Although city officials say there are still changes needed at the facility, they hope that 2013 may bring continued improvements.
The airport's travel numbers show that the number of departures in 2012 increased a little more than 1.5 percent from 2011. The number of arrivals increased by a little more than 4.1 percent, over the same time period.
Travel numbers for December 2012 were down slightly when compared to December 2011, said Todd Gressick, airport manager.
While Four Corners Regional Airport made numerous improvements in 2012, Gressick says there is still more that needs to be done.
"We're going to try and make some terminal improvements," he said. "We're also going to repave the taxiways.

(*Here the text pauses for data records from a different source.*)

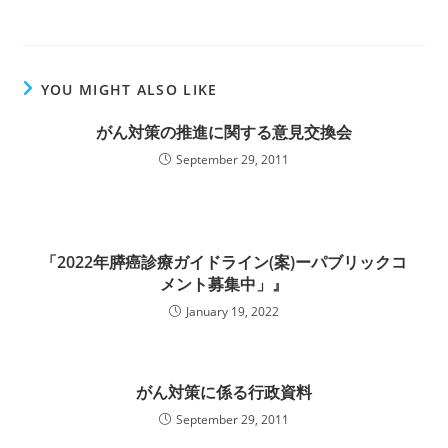
YOU MIGHT ALSO LIKE
がん対策の推進に関する意見交換会
September 29, 2011
「2022年膵癌診療ガイドライン(案)ーパブリックコ
メント募集中」』
January 19, 2022
がん対策に係る行政資料
September 29, 2011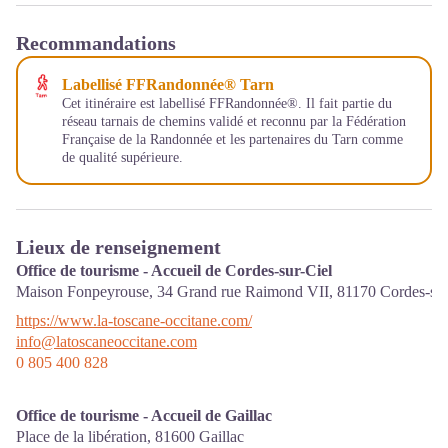
Recommandations
Labellisé FFRandonnée® Tarn
Cet itinéraire est labellisé FFRandonnée®. Il fait partie du
réseau tarnais de chemins validé et reconnu par la Fédération
Française de la Randonnée et les partenaires du Tarn comme
de qualité supérieure.
Lieux de renseignement
Office de tourisme - Accueil de Cordes-sur-Ciel
Maison Fonpeyrouse, 34 Grand rue Raimond VII,
81170
Cordes-sur
https://www.la-toscane-occitane.com/
info@latoscaneoccitane.com
0 805 400 828
Office de tourisme - Accueil de Gaillac
Place de la libération,
81600
Gaillac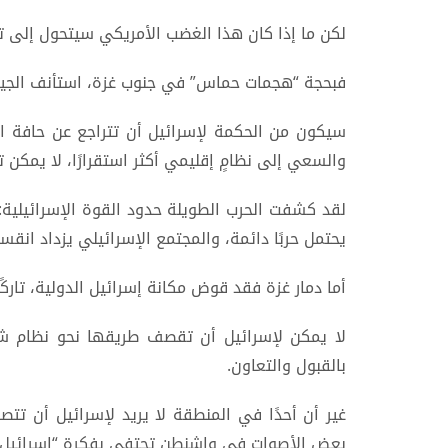
لكن ما إذا كان هذا الغضب الأمريكي سيتحول إلى 
فبحجة “هجمات حماس” في جنوب غزة، استأنف الجيش
سيكون من الحكمة لإسرائيل أن تتراجع عن حافة ا
والسعي إلى نظامٍ إقليمي أكثر استقرارًا، لا يمكن ت
لقد كشفت الحرب الطويلة حدود القوة الإسرائيلية: ف
يحتمل حربًا دائمة، والمجتمع الإسرائيلي يزداد انقس
أما دمار غزة فقد قوض مكانة إسرائيل الدولية، تارك
لا يمكن لإسرائيل أن تقصف طريقها نحو نظام شر
بالقبول والتعاون.
غير أن أحدًا في المنطقة لا يريد لإسرائيل أن تت
بعض الأصوات في واشنطن تحتفي بفكرة “إسرائيل غي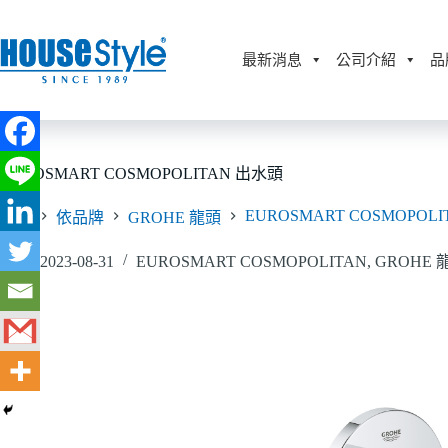
跳
至
主
最新消息
公司介紹
品
要
內
容
EUROSMART COSMOPOLITAN 出水頭
EUROSMART COSMOPOLI
首頁
依品牌
GROHE 龍頭
2023-08-31
EUROSMART COSMOPOLITAN
,
GROHE 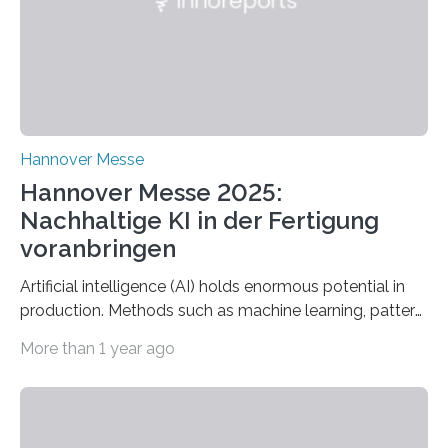
Fachbereichs…
Hannover Messe
Hannover Messe 2025:
Nachhaltige KI in der Fertigung
voranbringen
Artificial intelligence (AI) holds enormous potential in
production. Methods such as machine learning, pattern
recognition, and generative systems can derive new
More than 1 year ago
insights from production data and measurements,
identify outliers and optimization opportunities, and
present complex relationships at a glance. A research
team from Kaiserslautern, which combines the AI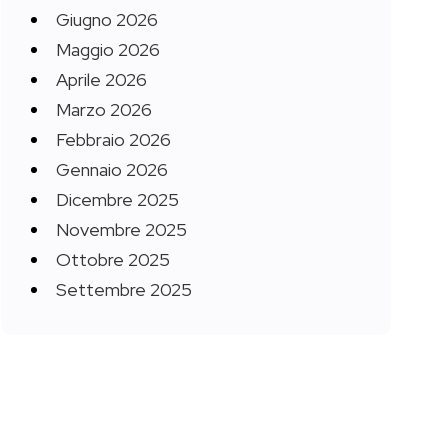
Giugno 2026
Maggio 2026
Aprile 2026
Marzo 2026
Febbraio 2026
Gennaio 2026
Dicembre 2025
Novembre 2025
Ottobre 2025
Settembre 2025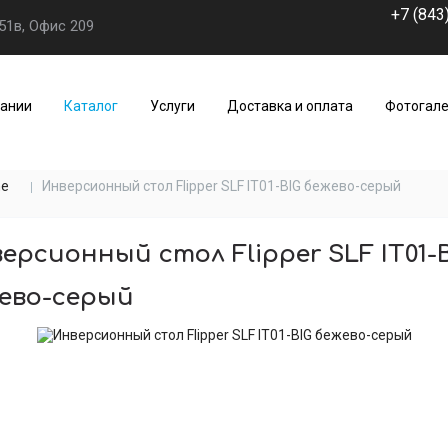
+7 (843
51в, Офис 209
пании
Каталог
Услуги
Доставка и оплата
Фотогал
ne
Инверсионный стол Flipper SLF IT01-BIG бежево-серый
ерсионный стол Flipper SLF IT01-
ево-серый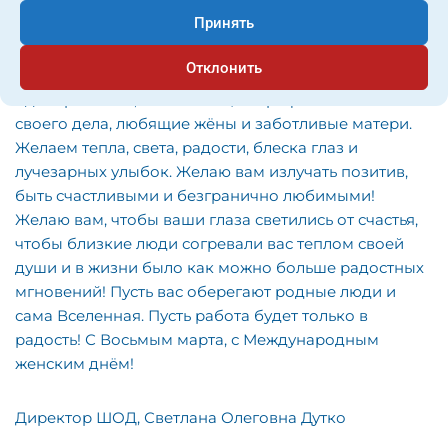
Принять
Дорогие женщины, в преддверии Международного
женского дня позвольте поздравить вас с
Отклонить
праздником весны и красоты! Вы хрупкие и сильные
одновременно, вы настоящие профессионалы
своего дела, любящие жёны и заботливые матери.
Желаем тепла, света, радости, блеска глаз и
лучезарных улыбок. Желаю вам излучать позитив,
быть счастливыми и безгранично любимыми!
Желаю вам, чтобы ваши глаза светились от счастья,
чтобы близкие люди согревали вас теплом своей
души и в жизни было как можно больше радостных
мгновений! Пусть вас оберегают родные люди и
сама Вселенная. Пусть работа будет только в
радость! С Восьмым марта, с Международным
женским днём!
Директор ШОД, Светлана Олеговна Дутко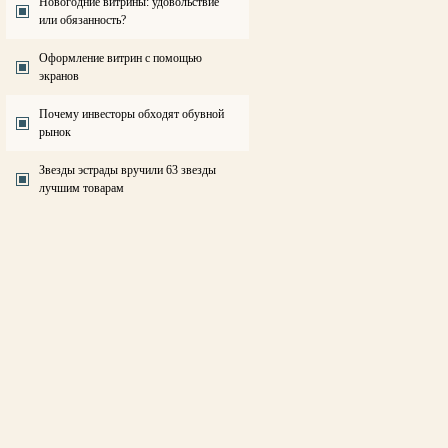
Новогодние витрины: удовольствие
или обязанность?
Оформление витрин с помощью
экранов
Почему инвесторы обходят обувной
рынок
Звезды эстрады вручили 63 звезды
лучшим товарам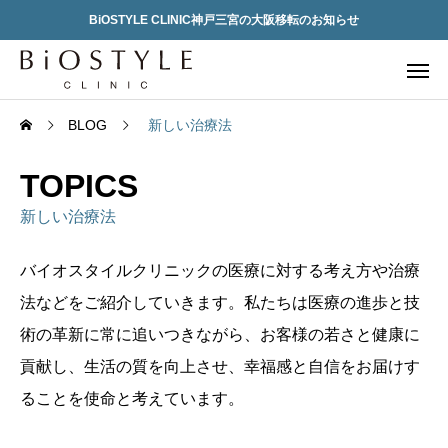
BiOSTYLE CLINIC神戸三宮の大阪移転のお知らせ
BLOG
新しい治療法
TOPICS
新しい治療法
バイオスタイルクリニックの医療に対する考え方や治療
法などをご紹介していきます。私たちは医療の進歩と技
術の革新に常に追いつきながら、お客様の若さと健康に
貢献し、生活の質を向上させ、幸福感と自信をお届けす
ることを使命と考えています。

It's some routine, preventative maintenance."
Routine maintenance proved to be a critical turning point in airport operations in summer 2012.
A July 10-12 Federal Aviation Administration airport certification inspection found numerous safety and operations violations.
Markings on the runways and taxiways were not properly maintained, airport signs marking the runways and taxiways did not conform to FAA standards and pools of standing water were found on the airport tarmac.
Taxiway and runway signage was not as reflective and did not offer as much visiblity from the air as those made by FAA-approved vendors, Gressick
Taxiway Bravo, was found to be the most heavily damaged section of the airport. It was filled with deep cracks that allowed plants to sprout.
Routine maintenance could have prevented the cracking issue, but it had been about eight years since any sealing or resurfacing was last done, Gressick said at the time.
The FAA set two deadlines for the airport: correct the signage issues by Aug. 10 and the taxiway cracking by Sept. 10, or risk losing its operating license. Both issues were corrected before the deadlines.
Additional damage to the airport's apron area, a spot next to the terminal where planes deice, was corrected in early September 2012.
Gressick started as airport manager in June 2012.
Assistant City Manager Bob Campbell said he is pleased with the airport's numbers, but would still like to see more action to improve the facility.
"I think we have a face-lift scheduled for the terminal," he said. "That work should begin next week."
Adding development sites near the airport would also be of interest, Campbell said.
"The numbers are positive and they give us some reason to be encouraged, but we still have some issues to resolve with reliability," said Farmington Mayor Tommy Roberts. "What I would really like to focus on is fewer cancellations and delays."
Roberts said that with some work, the recent trend of improvement at the airport can be carried throughout 2013.
"Overall it's looking fairly healthy for the air service industry" in Farmington, Roberts said.
For Councilwoman Mary Fischer, too little is being done too late.
"I don't travel much, but I did travel in July and was horrified at the conditions in the terminal," she said. "That airport looks like a third-world country. Nothing's been done. To me this says we don't have any pride in our community. It looks like a city that's given up."